Jeffrey Conley: Winter runs through July 30 at Peter Fetterman Gallery
Kelli Vance: A Function of Identity | Vance paints large-scale oil-on-canvas portraits, exploring themes of assumed identity, voyeurism and veiled eroticism. Her paintings speak the familiar language of cinema in their photorealist rendering and choice of moment, but like the best films each canvas has a story to tell and a secret to keep. Their structural narrative is revealed in titles such as "Just Forget You Ever Saw It. It's Better That Way." We may never know what just happened out of frame, but that's largely just a compositional device. The subject of her work is the carefully staged moment, but the object is in fact she.
Vance casts herself in the leading role as sexualized, fetishized, object of her own creation. Nodding to Cindy Sherman, she stages her preparatory photographs with herself as leading lady, enlisting friends as tormentors and collaborators. She often cultivates an atmosphere of blankness, becoming a vessel for the role being played out, in order to immerse herself completely in the scenario. Dismissing the rich but misleading feminist interpretation, Ms. Vance insists on a personal agenda; she speaks not for her gender, but for herself.

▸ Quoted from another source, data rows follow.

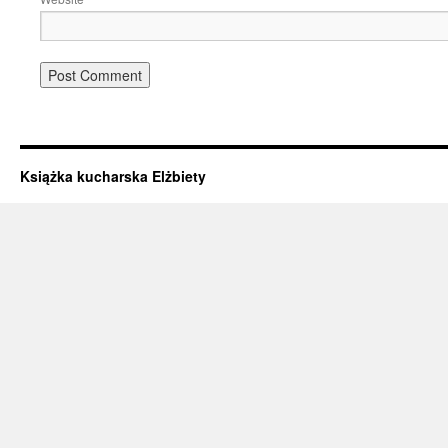
Książka kucharska Elżbiety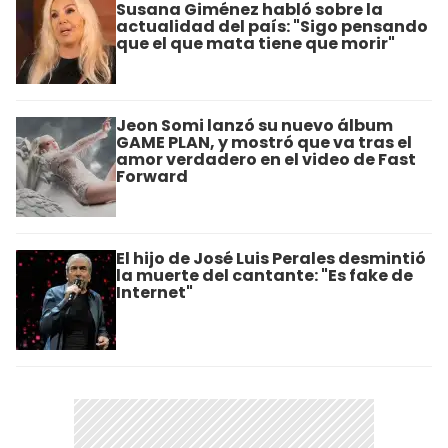
Susana Giménez habló sobre la
actualidad del país: "Sigo pensando
que el que mata tiene que morir"
Jeon Somi lanzó su nuevo álbum
GAME PLAN, y mostró que va tras el
amor verdadero en el video de Fast
Forward
El hijo de José Luis Perales desmintió
la muerte del cantante: "Es fake de
Internet"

Kelli Vance: A Function of Identity opens June 11 at Samuel Freeman Gallery
David B. Jang: New Works | Five years ago, Jang's early works were best described as labor intensive constructions, in the spirit of Richard Serra and Beverly Pepper, focused on overpowering people with their muscle and control while fixated on representing the aesthetics of their own processes. Jang has matured since then and his work has naturally evolved to the organic, almost mannered likes of Tim Hawkinson.
Jang's "contraptions" are now no longer stylized displays of flaring raw power, but instead semi-mechanical embodiments of the viewer, forging associations with the essential dynamics of the human body: vibration, flow, breath and contractions. In the exact way Tim Hawkinson reconstitutes common materials and anthropomorphizes them, Jang uses materials we interact with on a daily basis. Our ubiquitous connection with these materials, such as styrofoam cups, potato chip bags and resin coated paper towels, makes Jang's work easily acceptable. And while Jang reconstitutes these materials into various "machines," unlike real machinery--which tends to keep people at a distance with its heavy-handedness and operational protocols--Jang's contraptions are infinitely more approachable, almost natural even.